Gasoline will take you to places you never expected not to visit!

You know how sometimes, stupidly, your computer will freeze? And you're like, oh jeez, this is the fifth time, I hope Word saved my work, I can't believe I spent $1600 on this thing it's trash do they really like me wait did I even eat dinner today oh no is it three in the morning? Like, the computer'll come back eventually and everything, but for a while you've just got a dead, unresponsive screen because somewhere something overloaded? That was me after reading that article about cosmopolitanism. Crash crash boom freeeeezzz



This is me on crash

After I starting working again, I investigated the problem. What thought exactly put a screeching halt to my processes? I am. That statement. It's grammatically iffy, due to its question-begging as to what one is, but who even knows what one actually is? Why is English making me ascribe myself to labels? *goes to protest in the streets of rexburg* 

*realizes that's worthless because nobody lives there*

I'm unsurprised by the few yet loaded words that forcefully pop into my head when I barrage myself with the question of what "I am", yet at the same time, I wonder how many labels I could come up with, with which to describe myself. To say "I am ___" (fill in the blank) does not limit one to only one label; it connotes that said person is "___", among other things, although perhaps not within the same detonated family (such as gender, unless the reader is a proponent of gender fluidity). Yet, samana aikana, are these sorts of limiting adjectives the best options had with which to depict a person? I can be happy now, but also sad—I can be enrolled in math, but also enrolled in social studies—I can be American, can I also be (theoretically) English? America doesn't seem to believe so; the European Union would (mostly) say otherwise.

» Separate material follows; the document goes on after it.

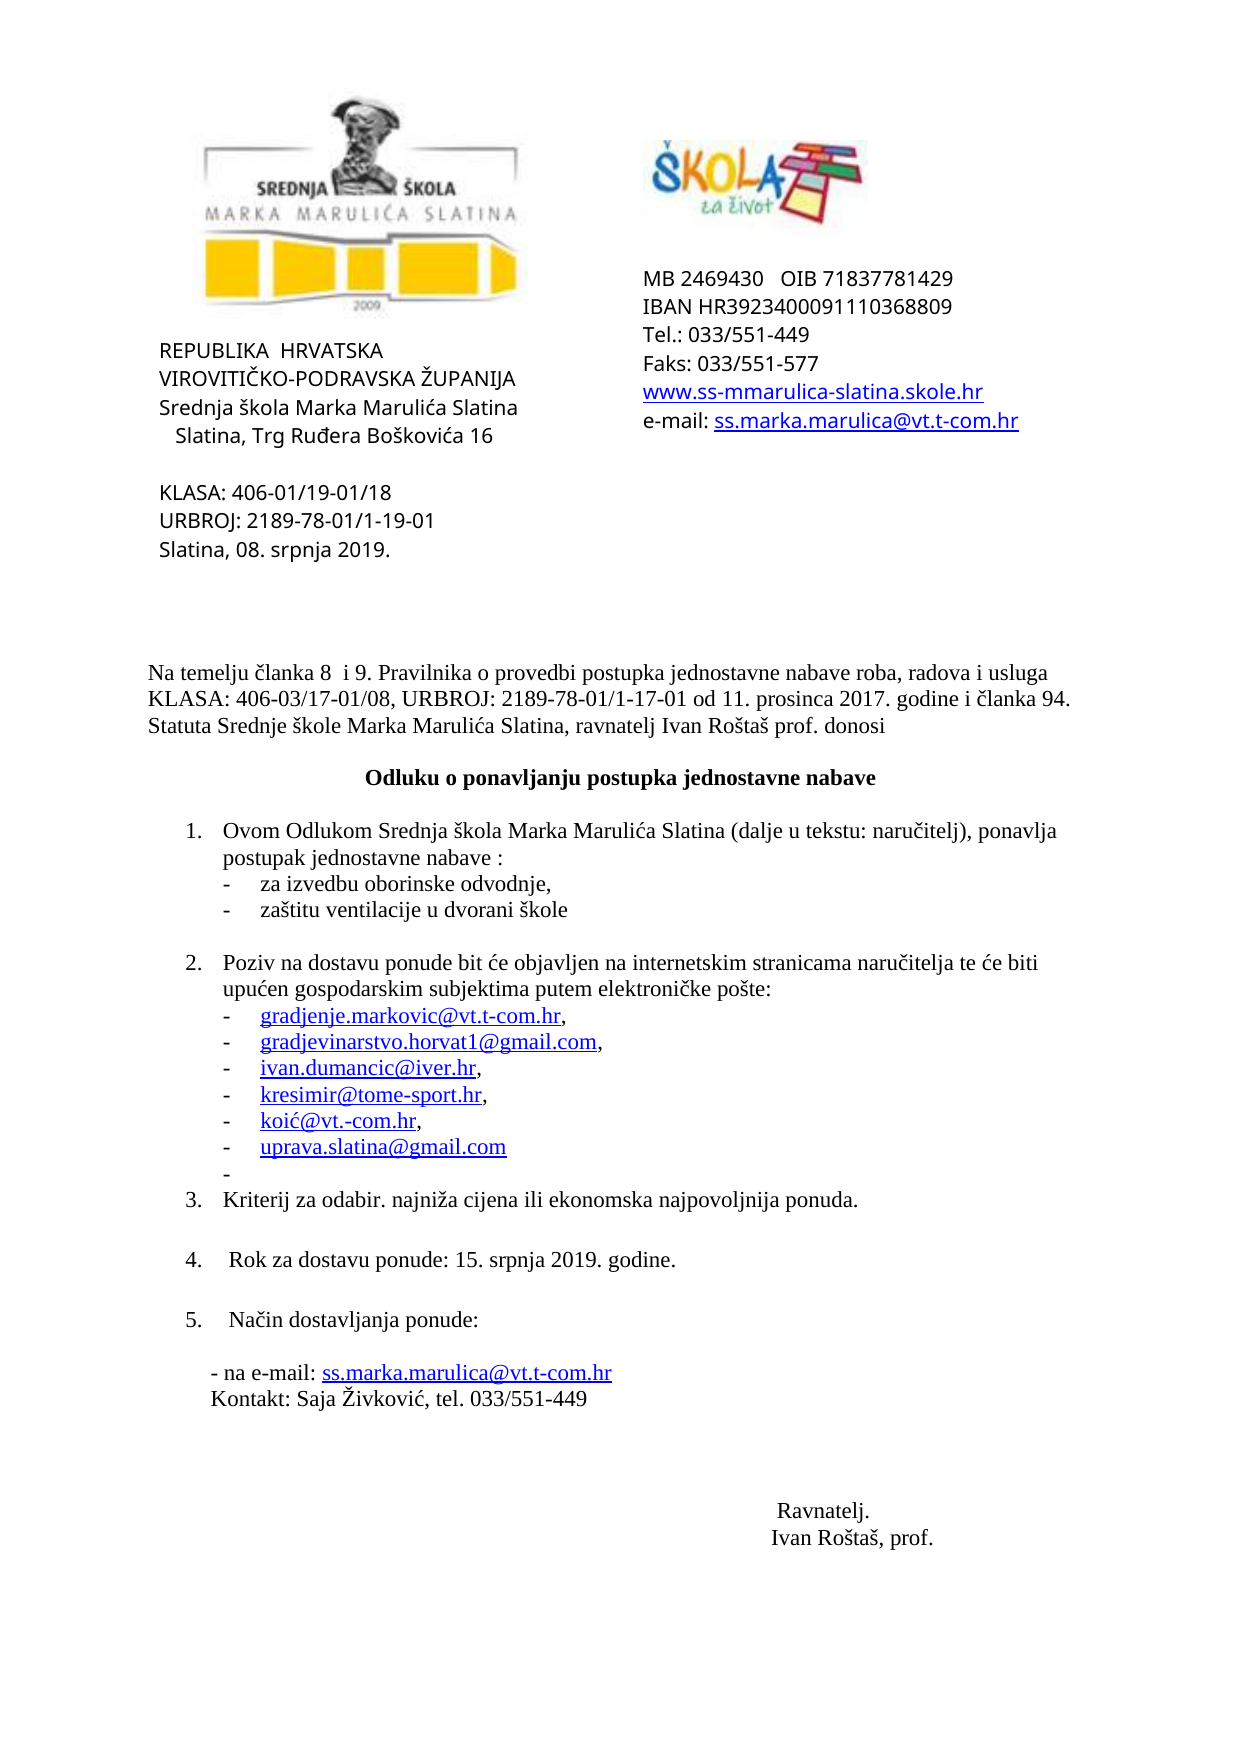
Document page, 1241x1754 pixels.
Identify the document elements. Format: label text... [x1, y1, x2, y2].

And Appiah asks the same question. What is cosmopolitanism? It's certainly more than the word from which our lovely mascot's name was derived. Cosmopolitanism is, in a sense, the awakening of oneself to the faux pas of unshakeable affiliation, and the change of a mindset of belonging, like the word's etymology, to the "cosmos" (meaning everything with and without existence). This is a hurdle presented on the track of life to all humans; it's within primal instincts to morph into an identity, that other instincts' fulfillments may be processed. Some overcome it early; some never do.

Yet, at the end of the day, what really matters?